EXCERPT:
● ● ●

Phonology is the study of the sound system of language: the rules that govern pronunciation. It comprises the elements and principles that determine sound patterns in a language.

2.     Phonetics. It studies language at the level of sounds: how sounds are articulated by the human speech mechanism and received by the auditory mechanism, as well as how sounds can be distinguished and characterized by the manner in which they are produced.

3.     Morphology. It studies the patterns of forming words by combining sounds into minimal distinctive units of meaning called morphemes. It deals with the rules of attaching suffixes or prefixes to single morphemes to form words.

Morphology is the study of word formation; it deals with the internal structure of words. It also studies the changes that take place in the structure of words, e.g. the morpheme ‘go’ changes to ‘went’ and ‘gone’ to signify changes in tense and aspect.

4.     Syntax. It deals with how words combine to form phrases, phrases combine to form clauses, and clauses conjoin to make sentences. Syntax is the study of the way phrases, clauses and sentences are constructed. It is the system of rules and categories that underlies sentence formation. It also involves the description of rules, of positioning of elements in the sentence such as noun phrases, verb phrases, adverbial phrases, etc.

Syntax also attempts to describe how these elements function in the sentence, i.e., the function that they perform in the sentence.  For example, the noun phrase “the student” has different functions in the following sentences:

a)     The student is writing a new play.
b)    The teacher gave the student a new play.

          In sentence a), the student functions as the subject of the sentence while in sentence b), it functions as indirect object.

5.     Semantics. It deals with the level of meaning in language. It attempts to analyze the structure of meaning in a language, e.g., how words are related in meaning; it attempts to show these inter-relationships through forming ‘categories’. Semantics accounts for both word and sentence meaning.

6.     Pragmatics. It deals with the contextual aspects of meaning in particular situations. Pragmatics is the study of how language is used in real communication. As distinct from the study of sentences, pragmatics considers utterances – those sentences which are actually uttered or said by speakers of a language.

● ● ●

WHAT YOU NEED TO DO:
1. Copy the text on the levels of language study from "Phonology is the" to "to form words.".
2. Carry on the text on the levels of language study from the point where it ends.

STORED DATA:
● ● ●

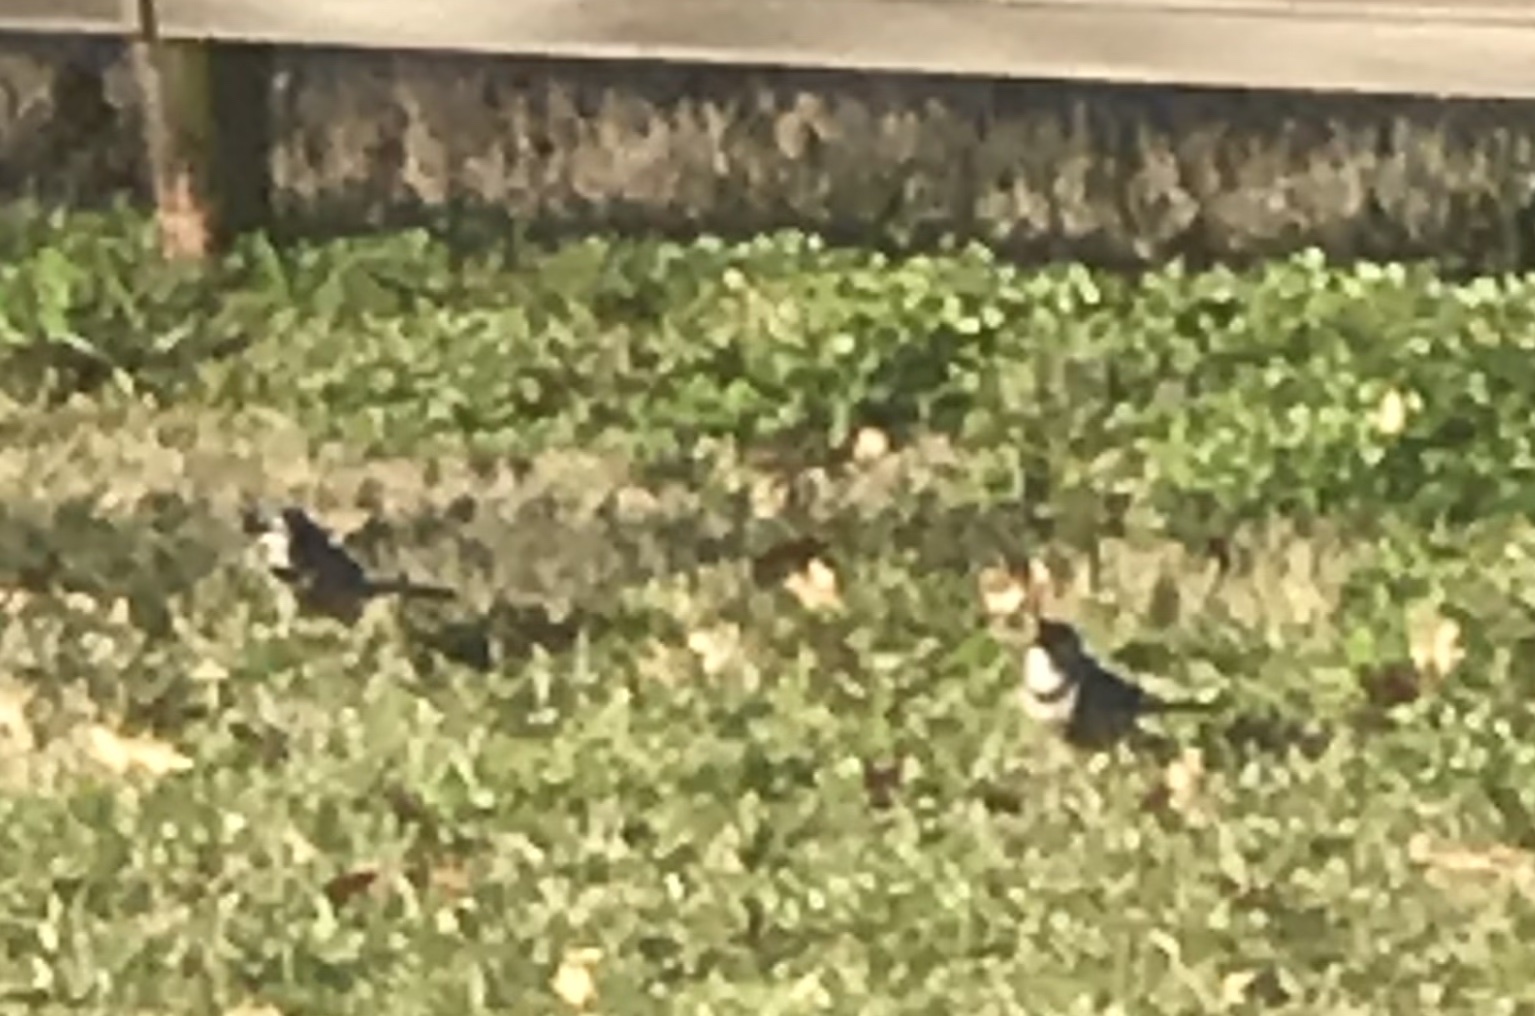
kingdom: Animalia
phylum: Chordata
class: Aves
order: Passeriformes
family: Corvidae
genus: Cyanocitta
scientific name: Cyanocitta cristata
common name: Blue jay
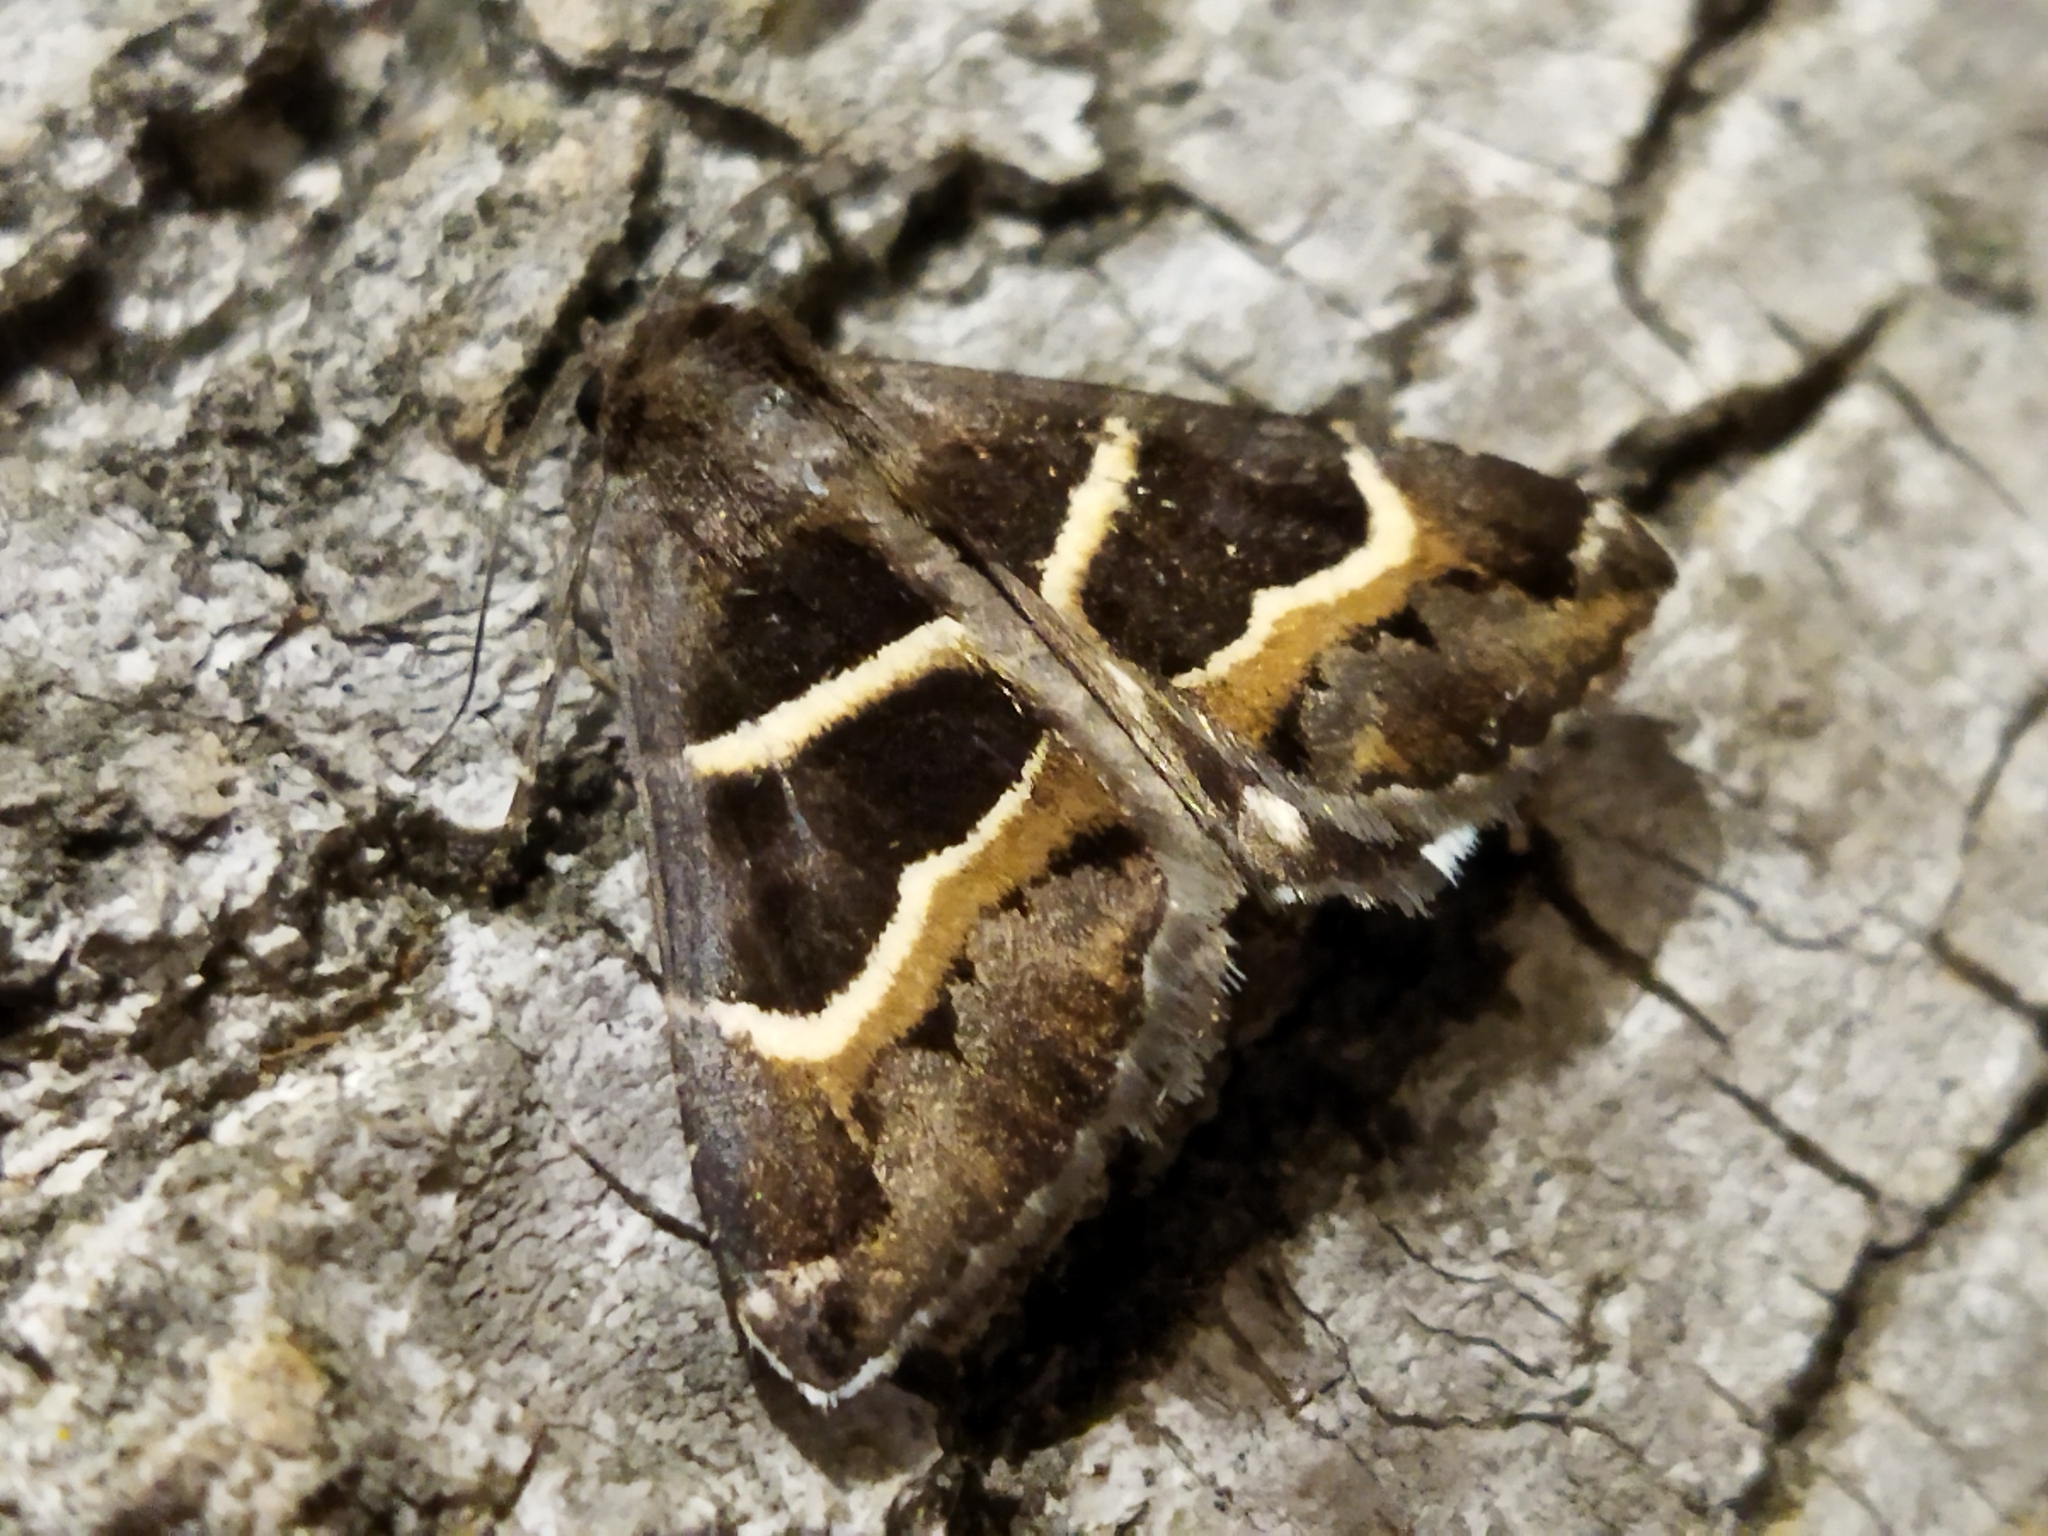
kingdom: Animalia
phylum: Arthropoda
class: Insecta
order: Lepidoptera
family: Erebidae
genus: Grammodes
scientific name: Grammodes stolida
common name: Geometrician
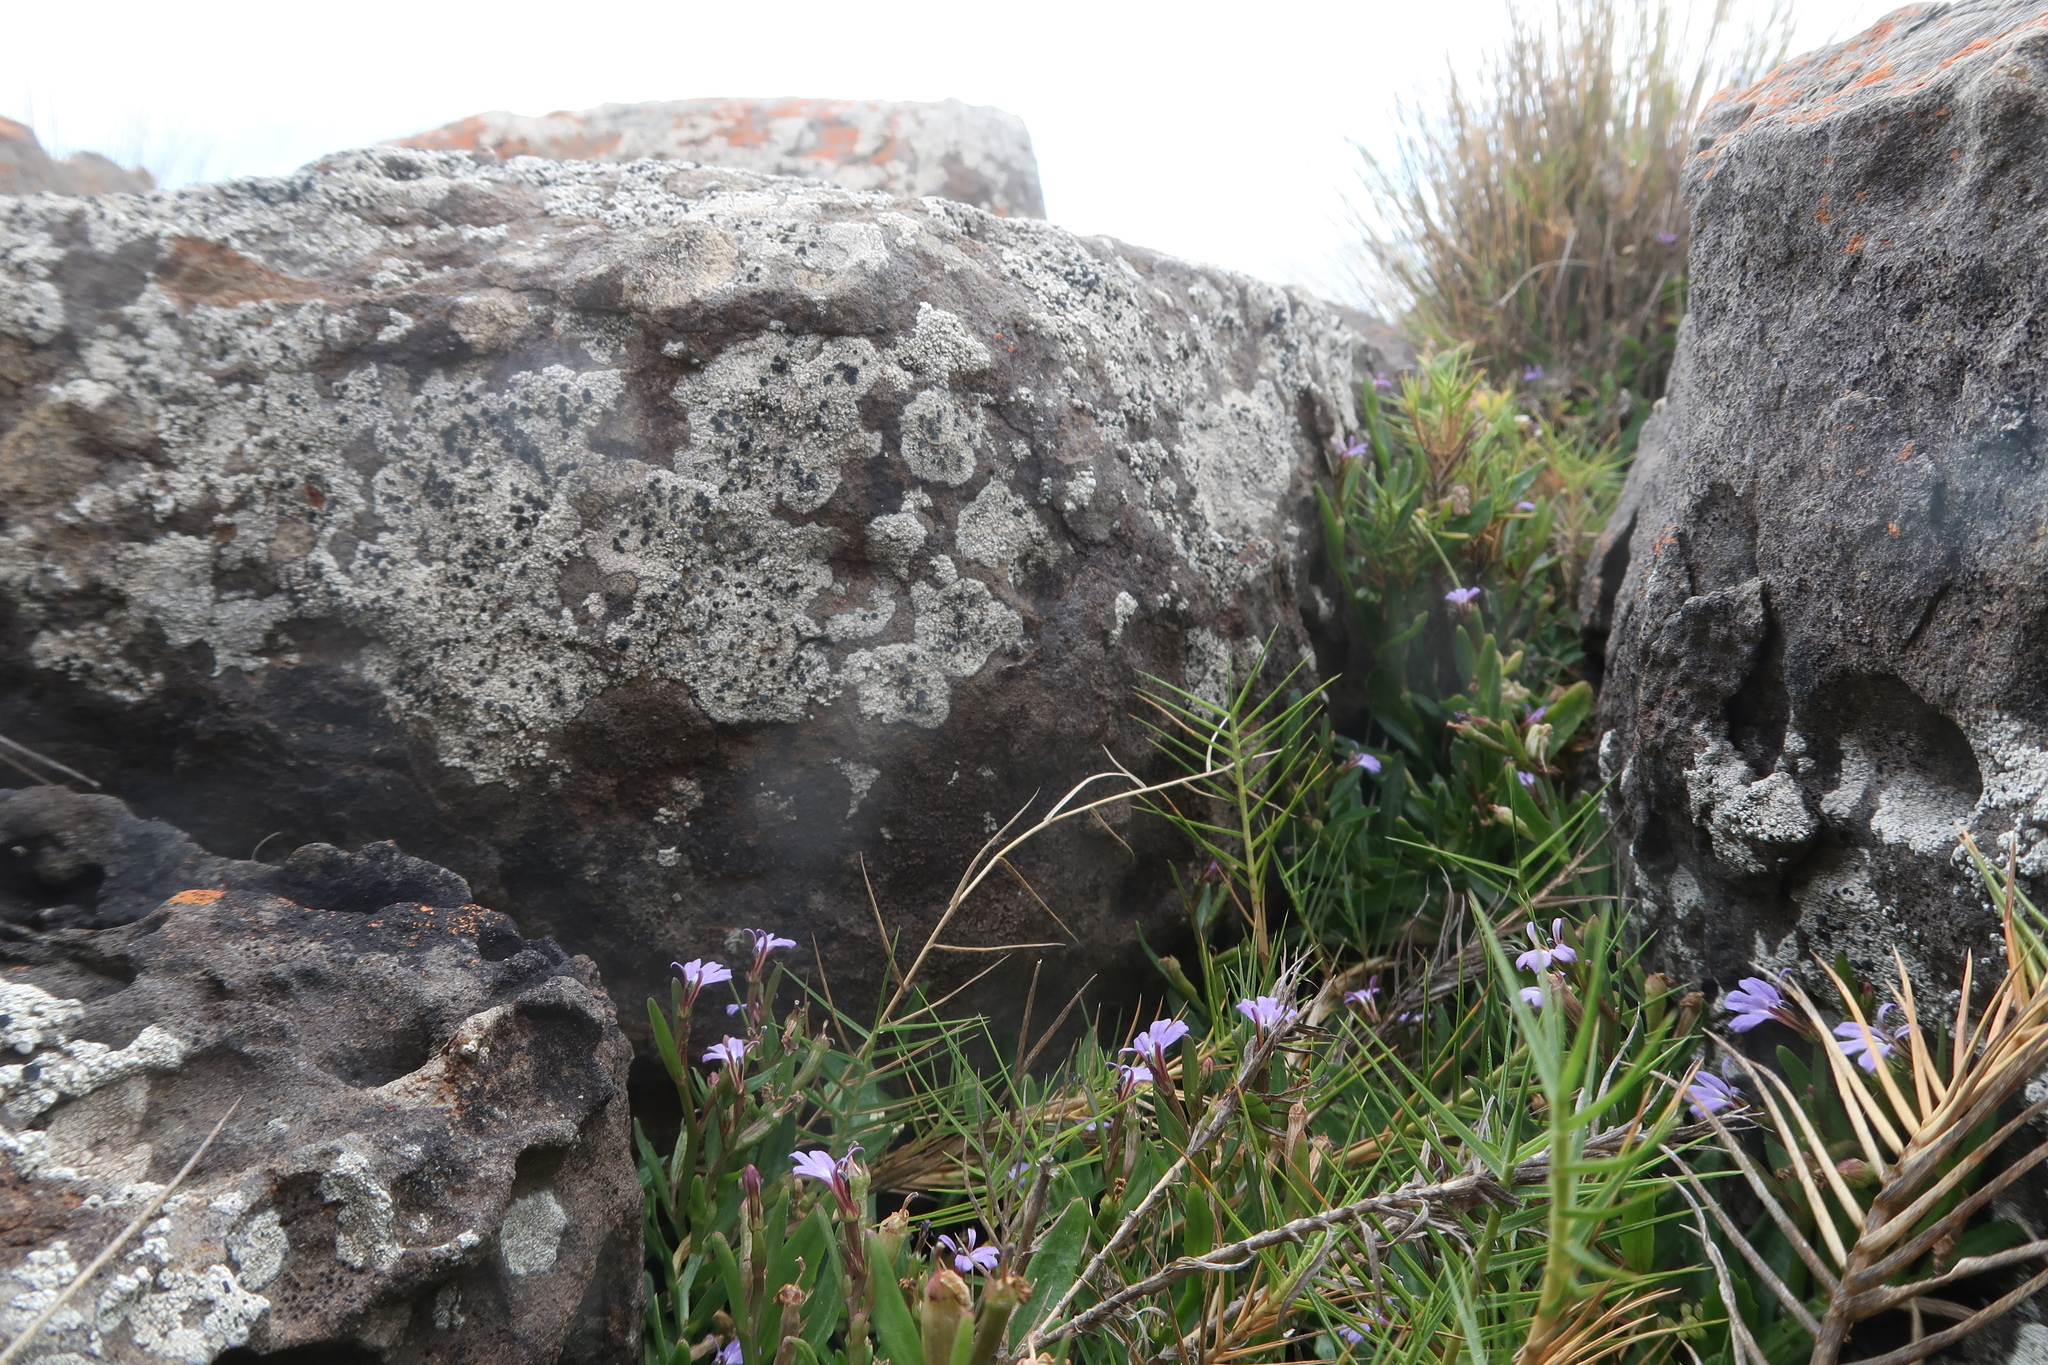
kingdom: Plantae
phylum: Tracheophyta
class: Magnoliopsida
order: Asterales
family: Campanulaceae
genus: Lobelia
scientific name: Lobelia anceps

● ● ●

PER-TASK ANSWERS:
1.
Phonology is the study of the sound system of language: the rules that govern pronunciation. It comprises the elements and principles that determine sound patterns in a language.

2.     Phonetics. It studies language at the level of sounds: how sounds are articulated by the human speech mechanism and received by the auditory mechanism, as well as how sounds can be distinguished and characterized by the manner in which they are produced.

3.     Morphology. It studies the patterns of forming words by combining sounds into minimal distinctive units of meaning called morphemes. It deals with the rules of attaching suffixes or prefixes to single morphemes to form words.

2.
7.     Discourse. It is the study of chunks of language which are bigger than a single sentence. At this level, inter-sentential links that form a connected or cohesive text are analyzed. The unit of language studied in discourse and pragmatics may be an utterance in an exchange or a text in written form.

 Phonology:

1.     Phoneme is a distinctive, contrasted sound unit, e.g. / m /, / æ /, / n /. These distinct sounds enter into combination with other sounds to form words, e.g., /mæn/ ‘man’.

     Phoneme is the smallest unit of sound of any language that causes a difference in meaning. It is a phone segment that has a contrastive status. The basic test for a sound’s distinctiveness is called a minimal pair test. A minimal pair consists of two forms with distinct meaning that differ by only one segment found in the same position in each form. For example, [sɪp] ‘sip’ and [zɪp] ‘zip’ form a minimal pair and show that the sounds [s] and [z] contrast in English because they cause the difference in meaning between the words ‘sip’ and ‘zip’; hence, they are separate phonemes -  /s/ and /z/.

2.     Allophones are variants or other ways of producing a phoneme. They are phonetically similar and are frequently found in complementary distribution. For example, the systematic variations of /t/ are:

The /t/ in top is aspirated [th]; the /t/ in stop is released [t]; the /t/ in pot is unreleased [t7].

3.     Sounds are categorized into two major classes: vowels and consonants.

4.     Consonant sounds are produced with some restriction or closure in the vocal tract as the air from the lungs is pushed through the glottis out the mouth.  The airflow is either blocked momentarily or restricted so much that noise is produced as air flows past the constriction. Consonants are described in terms of physical dimensions: place of articulation, manner of articulation, voicing, as shown in Figure 1.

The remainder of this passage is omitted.